Self-Assembling Peptide Epitopes as Novel Platform for Anticancer Vaccination

Abstract

The aim of the present study was to improve the immunogenicity of peptide epitope vaccines using novel nanocarriers based on self-assembling materials. Several studies demonstrated that peptide antigens in nanoparticulate form induce stronger immune responses than their soluble forms. However, several issues such as poor loading and risk of inducing T cell anergy due to premature release of antigenic epitopes have challenged the clinical success of such systems. In the present study, we developed two vaccine delivery systems by appending a self-assembling peptide (Ac-AAVVLLLW-COOH) or a thermosensitive polymer poly(N-isopropylacrylamide (pNIPAm) to the N-terminus of different peptide antigens (OVA_250-264, HPV-E7_43-57) to generate self-assembling peptide epitopes (SAPEs). The obtained results showed that the SAPEs were able to form nanostructures with a diameter from 20 to 200 nm. The SAPEs adjuvanted with CpG induced and expanded antigen-specific CD8⁺ T cells in mice. Furthermore, tumor-bearing mice vaccinated with SAPEs harboring the HPV E7_43-57 peptide showed a delayed tumor growth and an increased survival compared to sham-treated mice. In conclusion, self-assembling peptide based systems increase the immunogenicity of peptide epitope vaccines and therefore warrants further development toward clinical use.

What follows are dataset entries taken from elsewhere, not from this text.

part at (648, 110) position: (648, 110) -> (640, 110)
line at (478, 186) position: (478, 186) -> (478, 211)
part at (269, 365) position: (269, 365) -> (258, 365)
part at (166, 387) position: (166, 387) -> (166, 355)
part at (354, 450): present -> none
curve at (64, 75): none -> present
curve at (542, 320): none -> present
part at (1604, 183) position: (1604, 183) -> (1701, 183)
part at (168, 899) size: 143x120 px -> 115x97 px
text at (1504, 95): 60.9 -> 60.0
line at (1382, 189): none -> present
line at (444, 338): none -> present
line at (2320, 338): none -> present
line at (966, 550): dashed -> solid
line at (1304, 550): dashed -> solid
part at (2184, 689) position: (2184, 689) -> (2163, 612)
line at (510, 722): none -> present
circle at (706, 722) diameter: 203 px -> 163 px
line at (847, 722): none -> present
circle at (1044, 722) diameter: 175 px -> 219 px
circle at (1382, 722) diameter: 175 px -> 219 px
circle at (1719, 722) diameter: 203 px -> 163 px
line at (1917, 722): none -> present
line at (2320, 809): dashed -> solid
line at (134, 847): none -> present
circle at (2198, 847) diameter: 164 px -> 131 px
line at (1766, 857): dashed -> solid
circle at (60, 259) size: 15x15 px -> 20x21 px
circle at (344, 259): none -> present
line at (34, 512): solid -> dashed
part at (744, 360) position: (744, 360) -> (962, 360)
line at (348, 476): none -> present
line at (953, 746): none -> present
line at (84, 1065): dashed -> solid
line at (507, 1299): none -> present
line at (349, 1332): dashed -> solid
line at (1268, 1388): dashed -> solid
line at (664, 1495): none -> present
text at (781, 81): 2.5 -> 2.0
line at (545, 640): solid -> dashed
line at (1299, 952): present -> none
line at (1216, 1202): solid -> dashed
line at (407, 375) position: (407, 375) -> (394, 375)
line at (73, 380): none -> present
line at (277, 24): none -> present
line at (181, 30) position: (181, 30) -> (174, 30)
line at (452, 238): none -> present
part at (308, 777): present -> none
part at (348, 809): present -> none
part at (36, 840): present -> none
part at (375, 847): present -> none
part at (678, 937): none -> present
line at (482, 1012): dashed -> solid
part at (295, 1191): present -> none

Keywords: human papillomavirus (HPV); immunotherapy; nanoparticles; ovalbumin (OVA); self-assembling peptide epitopes; therapeutic cancer vaccine.

Scheme 1. Synthesis of ATRP Peptide Macroinitiator

Scheme 2. Polymerization Reaction of (a) NIPAm and (b) DMAm Using the Peptide Macroinitiator

Figure 1

AFM images of (a) OVA-SA and (b) HPV-SA peptides self-assemblies immobilized on poly-l-lysine coated mica.

Figure 2

TEM pictures of nanoparticles composed of (a) HPV-pNIPAm and (b) OVA-pNIPAm SAPEs.

Figure 3

In vivo (cross)-presentation of OVA antigen to OVA-specific CD8⁺ (OT-I) T cells. The percentage of OT-I cells relative to the total number of CD8⁺ T cells in PMBCs of the mice vaccinated with 200 μL of indicated peptide formulations (equal to 40 nmol of OVA peptide/injection) on days 2, 5, 7, and 9 postimmunization. N = 5 mice per group, representative of two experiments. The percentage of OT-I cells on day 5 postimmunization in mice treated with OVA-SA + CpG and OVA-pNIPAm + CpG vaccines is compared to that of soluble OVA peptide + CpG. Statistical significance of the compared groups is calculated by student’s t test. N = 5 mice per group, and data are presented as mean ± SE.

Figure 4

Percentage of endogenous HPV 16 E7_49–57-specific CD8⁺ T cells in peripheral blood of mice vaccinated with indicated formulations (equal to 60 nmol of HPV peptide per injection) 10 days after prime vaccination and 6 or 7 days after booster vaccination. HPV-SA + CpG was tested in a different experiment thus presented separately because of different background (untreated mice) in FACS analysis. HPV-specific CD8+T cell expansion after booster vaccination in mice treated with HPV-SA + CpG and HPV-pNIPAm + CpG vaccines is compared to untreated mice and/or soluble HPV peptide + CpG. Statistical significance of the compared groups is calculated by student’s t test. N = 5 mice per group, and data are presented as mean ± SE.

Figure 5

Survival of mice per group presented in Kaplan–Meier plot. Seven days after TC-1 tumor inoculation in wild-type C57BL/6 mice, and when tumors were palpable, mice were either left untreated or were s.c. vaccinated in the opposite flank with the indicated formulations (equal to 60 nmol of HPV peptide per injection) followed by a boost injection 14 days after the prime dose. Statistical differences between the groups were calculated using a log-rank (Mantel–Cox) test. The survival of mice vaccinated with SAPE vaccines (HPV-SA and HPV-pNIPAm) with CpG was significantly longer compared to the no treatment group (p < 0.0005 for HPV-pNIPAm + CpG and p < 0.05 for HPV-SA + CpG). However, there was no significant difference in survival between mice vaccinated with either HPV peptide + CpG or HPV-pDMAm + CpG and untreated mice. Numbers in the legends represent median survival in days. *p < 0.05, ***p < 0.001. N = 12 mice per group, pooled results from two independent experiments.